Go through the data and copy every line exactly, but not the images.
== Given information
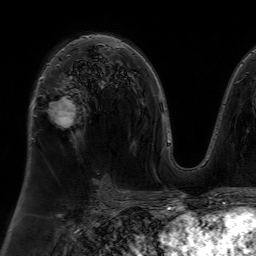
Breast MRI (dynamic contrast-enhanced), one axial slice. Slice 43 of 64 in the series (ordered by position). Cropped to one breast. Dynamic contrast-enhanced series, time point 2 of 7 at this slice position (early post-contrast). 1.5 T. TE 4.6 ms, TR 7.2 ms. 256 × 256 image matrix, field of view 230 × 230 mm. Female patient.
Outlined on this slice (semi-automatic segmentation, software-assisted and operator-edited):
- enhancing-tissue mask used for the functional tumour volume (all voxels passing the contrast-enhancement thresholds inside the analysis volume; usually the tumour): bounding box [x1, y1, x2, y2] px = [47, 63, 77, 125]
====
*Answer to this problem*:
Breast MRI (dynamic contrast-enhanced), one axial slice. Slice 43 of 64 in the series (ordered by position). Cropped to one breast. Dynamic contrast-enhanced series, time point 2 of 7 at this slice position (early post-contrast). 1.5 T. TE 4.6 ms, TR 7.2 ms. 256 × 256 image matrix, field of view 230 × 230 mm. Female patient.
Outlined on this slice (semi-automatic segmentation, software-assisted and operator-edited):
- enhancing-tissue mask used for the functional tumour volume (all voxels passing the contrast-enhancement thresholds inside the analysis volume; usually the tumour): bounding box [x1, y1, x2, y2] px = [47, 63, 77, 125]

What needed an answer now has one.